Jen Rose posted on Wednesday, March 12, 2014 - 8:34 am
I have a 3 class latent class analysis model with categorical observed variables, several categorical covariates and a categorical distal outcome.
When I look at the latent class odds ratios results comparing Class 1 to Class 2, I see that for a couple of my categorical observed variables, the odds ratios are not significant based on the p value. I'm interpreting this as meaning that there are no significant differences in the logits between the two classes for these variables.
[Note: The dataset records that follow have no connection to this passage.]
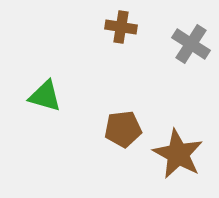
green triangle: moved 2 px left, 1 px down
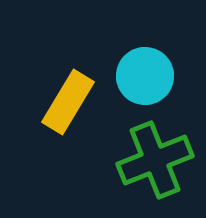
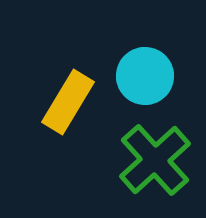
green cross: rotated 20 degrees counterclockwise
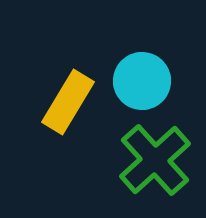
cyan circle: moved 3 px left, 5 px down
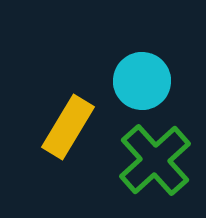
yellow rectangle: moved 25 px down
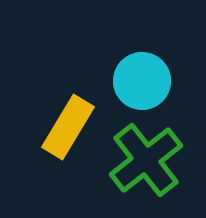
green cross: moved 9 px left; rotated 4 degrees clockwise
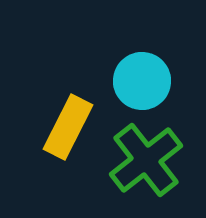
yellow rectangle: rotated 4 degrees counterclockwise
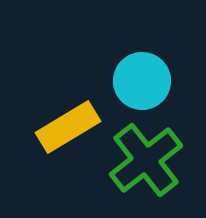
yellow rectangle: rotated 32 degrees clockwise
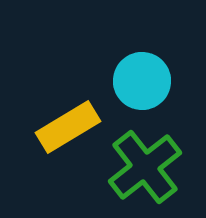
green cross: moved 1 px left, 7 px down
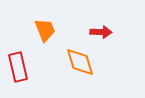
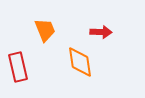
orange diamond: rotated 8 degrees clockwise
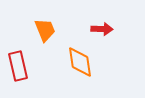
red arrow: moved 1 px right, 3 px up
red rectangle: moved 1 px up
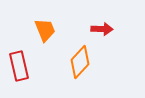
orange diamond: rotated 52 degrees clockwise
red rectangle: moved 1 px right
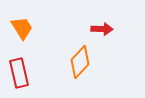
orange trapezoid: moved 23 px left, 2 px up; rotated 10 degrees counterclockwise
red rectangle: moved 7 px down
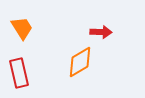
red arrow: moved 1 px left, 3 px down
orange diamond: rotated 16 degrees clockwise
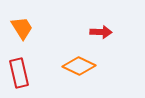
orange diamond: moved 1 px left, 4 px down; rotated 56 degrees clockwise
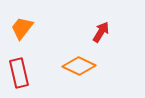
orange trapezoid: rotated 110 degrees counterclockwise
red arrow: rotated 60 degrees counterclockwise
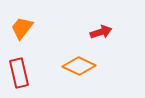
red arrow: rotated 40 degrees clockwise
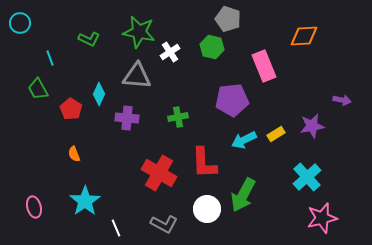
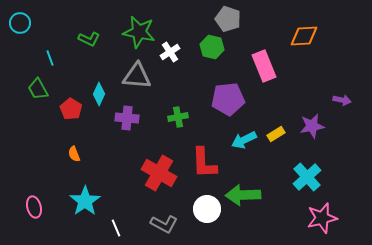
purple pentagon: moved 4 px left, 1 px up
green arrow: rotated 60 degrees clockwise
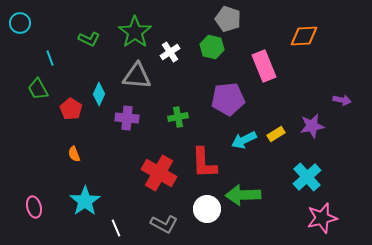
green star: moved 4 px left; rotated 24 degrees clockwise
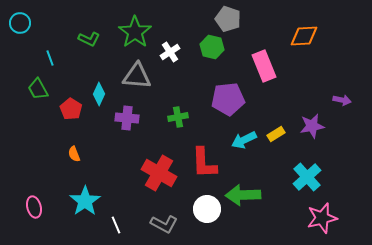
white line: moved 3 px up
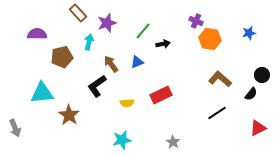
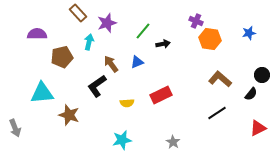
brown star: rotated 15 degrees counterclockwise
However, when I look at the 95% confidence intervals for the latent class odds ratio results (using CINTERVAL), the confidence intervals do not cross 1.0, which suggests to me that the difference between the 2 classes is significant.
Can you tell me what might be causing the discrepancy between the p values for the latent class odds ratio results and the corresponding confidence intervals?
I'm running an LCA with 3 classes and I'm interested in obtaining 95% confidence intervals for the item-response probabilities and latent class probabilities. I have added the CINTERVAL option to the output.
Are these the equations used to estimate the latent class probabilities for a 3-class model? class 1: EXP(C#1)/(1+EXP(C#1)+EXP(C#2)) class 2: EXP(C#2)/(1+EXP(C#1)+EXP(C#2)) class 3: 1/(1+EXP(C#1)+EXP(C#2))
If so, do I then just plug in the lower estimates for both C#1 and C#2 into each equation to obtain the lower confidence limit? And then plug in the upper estimates for the upper limit?
I have tried this, but I have found that these confidence limits are not symmetric and sometimes do not contain the actual estimate. Thanks in advance for your help!
Q2. I don't think that approach works when there isn't a 1-1 relation between the logit and probability. Try bootstrapping to capture any non-symmetry in the probability estimate distribution. Or, Bayes.
Even with these bootstrapped results, I still run into the problem of not being able to apply an equation to somehow exponentiate the upper and lower limits. Is there another equation I can use to exponentiate this output and obtain reportable confidence intervals?
Alternatively, is there another way to obtain confidence intervals for latent class probabilities for a 3-class LCA? Thanks again for your help!
Thanks! In the output, I do get the confidence intervals in probability scale for categorical variables. However, I donít get confidence intervals in the probability scale for the latent class probabilities because I have 3 latent classes - I only get confidence intervals of model results for the latent class probabilities. How can I these model results to obtain the confidence intervals in the probability scale for the latent class probabilities?
However, there are 3 errors and no indication of what is incorrect. The indicated errors immediately follow the second parentheses for each term - EXP(C#2) just before the division sign, EXP(C#1) just before the addition sign, and EXP(C#2) just before the second parentheses - in the formula.
How do I fix this error and is the code correct? Additionally, the output for the PROB estimate and its upper and lower limits is the same single estimate. I assume this is because of the error in the formula? If this error is fixed, would I obtain bcbootstrap cintervals?
Finally, C#1 and C#2 are the latent classes, so I haven't defined them in the input - do I need to somehow define them in order to obtain the cintervals? If so, how do I code that? Thanks again!!
What is considered large latent class odds ratios with ordinal variables? I'm running a LCA with four ordinal variables, each with 6 categories. I've heard that latent class ORs greater than 5 or less than .2 for binary variables are large. Is the same true for ordinal variables? Seems like the ORs should be expected to be smaller. Thanks!
I have a similar question to CB above (June 3 2015).
I would like confidence intervals around estimated class prevalences from a GMM.
When I apply the formulas given in CB's June 3rd post by hand, I am able to get from the logit estimates back to the prevalence estimates. But when I use the lower and upper limits of the logits (from the cinterval command) in those formulas, the limits do not always contain the prevalence estimate.
I cannot use cinterval(bootstrap) because my data are weighted so I am using MLR.
It sounds like you want a non-symmetric interval for the prevalence estimate (you get the symmetric one). If you have several logit estimates that are used to create the prevalence I don't think using their limits works. I'm not sure how to go about this given your weights.
Errors: *** ERROR EXP(CLASS#1) /(1 + EXP(CLASS#1) + EXP(CLASS#2) ) ^ ERROR (this is actually placed after the first closing paren) *** ERROR EXP(CLASS#1) /(1 + EXP(CLASS#1) + EXP(CLASS#2) ) ^ ERROR (this is placed after the second closing paren) *** ERROR EXP(CLASS#1) /(1 + EXP(CLASS#1) + EXP(CLASS#2) ) ^ ERROR (this is placed after the third closing paren)
In addition, the estimate I got did not match the estimated prevalence of class #1. Also, it listed that value for all of the cinterval results ( i.e. the lower .5%, lower 2.5%, etc. results were all the same).
I imagine I must have written the statement incorrectly. Any advice would be greatly appreciated.